One place to view Port Gamble S'Klallam art is at The Point Casino. There was a determined effort to have a piece of art from most tribal artists on display throughout the casino. In 2016, the Foundation helped secure funding for Native art featured in The Point Hotel. 

Energy Efficiency

A grant funded by the U.S. Department of Energy resulted in the evaluation of 23 tribal buildings in 2010. The goal of the project was to provide a clear picture of the energy efficiency and conservation opportunities in tribal facilities to save energy and money and curb greenhouse gas emissions and associated risks. A building condition assessment was included as part of the project. A written report was prepared by Paul Horton Consulting Group, LLC, in March, 2011. Many of the recommendations have been implemented.


In 2012 the Kitsap Community Foundation provided a grant for weekend food bags for 6th-12th grade youth during March and April.
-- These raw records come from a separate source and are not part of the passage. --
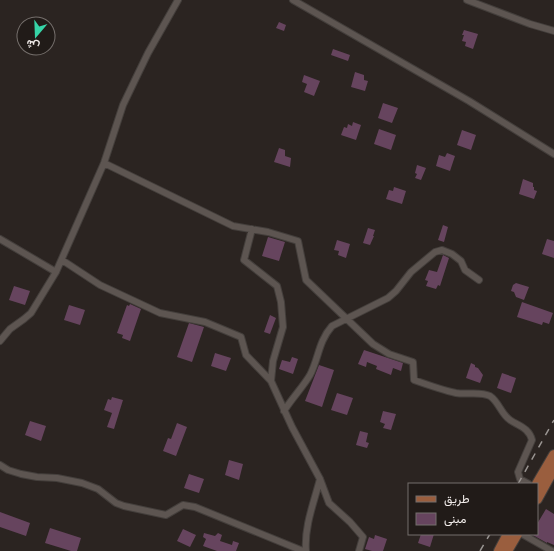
<svg xmlns="http://www.w3.org/2000/svg" width="554" height="551" viewBox="0 0 554 551" font-family="Barlow,Vazirmatn,sans-serif">
<rect width="100%" height="100%" fill="#2b2421"/>
<!-- building -->
<path fill="#66445e" d="M279,22L286,25L284,31L276,28Z
M464,30L478,34L473,49L465,46L466,42L462,41L464,35H462Z
M333,49L350,55L348,61L331,55Z
M355,72L364,75V80L368,81L365,91L351,87Z
M304,75L320,81L314,96L304,92L307,84L302,82Z
M383,103L398,108L392,123L378,118Z
M353,122L361,125L356,140L341,135L344,127L347,128L348,124L352,126Z
M379,129L396,135L391,150L374,144Z
M462,130L476,135L471,150L457,145Z
M279,148L285,150V156L291,158L290,167L274,162Z
M447,153L455,156L450,171L436,166L439,155L445,157Z
M417,165L426,168L421,180L415,178L417,174L415,173Z
M523,179L533,183V187H534V190L537,191L534,199L519,194Z
M394,187L406,191L402,204L386,199L389,190L393,191Z
M443,225L448,227L444,242L438,240Z
M368,228L375,230L373,236H374L370,245L363,243Z
M268,237L285,242L279,261L262,256Z
M547,239L554,241V258L542,254Z
M337,240L350,244L346,258L338,255L339,251L334,250Z
M443,255L449,258L440,286L438,285L436,289L426,286L428,281L425,280L429,270L437,272Z
M516,283L529,287L524,300L516,297L514,292L511,291L513,285Z
M14,286L30,291L25,305L9,300Z
M522,302L553,313L549,324L543,322L542,325L517,317Z
M130,304L141,309L130,341L122,338L123,335L117,333L127,305L129,306Z
M69,305L85,310L80,325L64,320Z
M270,315L276,318L270,334L264,332Z
M189,323L204,327L192,362L177,357Z
M364,350L403,363L401,371L393,368L391,375L376,369L377,366L367,362L366,367L358,364Z
M215,353L231,358L226,371L211,366Z
M292,357L298,359L293,374L279,369L282,360L290,362Z
M471,363L475,365V367L478,368L483,375L480,383L466,378Z
M319,365L334,370L322,407L305,401Z
M502,373L516,378L511,393L497,388Z
M337,393L353,398L347,415L331,410Z
M112,397L123,400L114,429L107,427L112,413L104,410L108,399L111,400Z
M383,411L396,414L391,430L383,428L385,424L380,422Z
M30,421L46,426L41,441L25,435Z
M177,423L187,427L176,456L163,451L168,438L171,439Z
M360,431L368,433L366,442L369,443L367,448L356,445Z
M229,460L243,464L239,480L225,475Z
M189,474L204,479L199,493L184,488Z
M546,509L554,514V545L547,542V543L531,534H537V524Z
M0,512L30,523L26,536L0,527Z
M50,528L81,538L77,551H71L45,543Z
M183,529L196,535L190,547L177,541Z
M204,533L215,536L218,533L222,535L220,541L232,545L233,541L239,543L236,551H217L203,546L206,539L203,537Z
M421,534H434L430,547L418,543Z
M375,535L387,539L383,551H372L365,549L369,537L374,539Z"/>
<g fill="none" stroke-linecap="round" stroke-linejoin="round">
<defs>
<path id="minor" d="M293,0L469,101L554,154
M467,0L530,24L554,31
M104,163L233,226L268,232L298,241L306,280L373,344L389,354L413,362L414,380C428,385 442,390 456,393C467,395 480,391 490,396C499,402 501,414 510,420C519,426 529,428 532,440L518,472L520,479L529,484
M252,229L244,260L277,286L281,302L283,327L273,361L271,381
M0,239L56,272
M62,260L100,285L160,313L205,322L241,337L246,355L271,381L292,427L320,479L329,503L350,522L363,537L359,551
M0,341L10,329L24,319L31,313L56,272L104,163L123,105L134,82L148,53L178,0
M284,411C292,398 303,387 310,375C319,358 318,342 332,326L388,298L396,291L411,272L435,252L442,250L452,254L461,261L465,270L479,280
M0,465L8,470L21,474L37,477L57,478L82,483L98,489L116,503L124,506L166,515L183,505L195,507L303,551
M522,534L552,551
M306,551C304,527 314,502 320,479"/>
<path id="primary" d="M537,484L554,455
M537,499L554,468
M499,551L508,534
M507,551L517,534"/>
</defs>
<!-- minor casing -->
<use href="#minor" stroke="#443f3c" stroke-width="8"/>
<!-- primary casing -->
<use href="#primary" stroke="#443f3c" stroke-width="12"/>
<!-- minor -->
<use href="#minor" stroke="#5d5551" stroke-width="6"/>
<!-- primary -->
<use href="#primary" stroke="#9a5e3e" stroke-width="10"/>
<!-- rail -->
<path stroke="#9a9592" stroke-width="1.5" stroke-dasharray="7 7" stroke-linecap="butt" d="M518,484L554,420
M480,551L490,534"/>
</g>
<!-- legend -->
<rect x="408" y="483" width="130" height="52" fill="#211b18" stroke="#756f6c"/>
<rect x="416" y="496" width="20" height="6" fill="#9a5e3e" stroke="#756f6c"/>
<text x="444" y="503" font-size="12" fill="#f2edeb">طريق</text>
<rect x="416" y="513" width="20" height="12" fill="#66445e" stroke="#756f6c"/>
<text x="444" y="523" font-size="12" fill="#f2edeb">مبنى</text>
<!-- north arrow -->
<g transform="translate(36 36) rotate(199)"><circle r="19" fill="#211b18" stroke="#756f6c"/>
<path d="M0-3L7 15L0 10L-7 15Z" fill="#36d4a7"/>
<text y="-6" font-size="11" font-weight="bold" text-anchor="middle" fill="#f2edeb">ش</text>
</g>
</svg>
Lunch was served in the Youth Center Monday-Friday during spring break for K-12th grade. In addition youth received a to-go breakfast bag Monday-Friday for the following morning's breakfast. 152 youth, K-12th grade, were supplemented with food through this project.


The Foundation was successful in obtaining a 2008 grant from WA State Department of Ecology. The grant, "Port Gamble Bay Toxic Site Sampling, Clean-up and Cultural Resource Participation", was integrated into other efforts done by the Tribe's Natural Resources Department.

Veterans Memorial

During 2007 planning, fundraising and construction for a tribal community Veterans Memorial occurred. Ron Charles, Rudolph Purser, Ivan George, Wayne DeCoteau and Bernard Tom consistently attended planning meetings. The Veterans Memorial was dedicated on Veterans Day in November, 2007. Six grants funded this effort. Later a flag pavilion and a walking path were installed.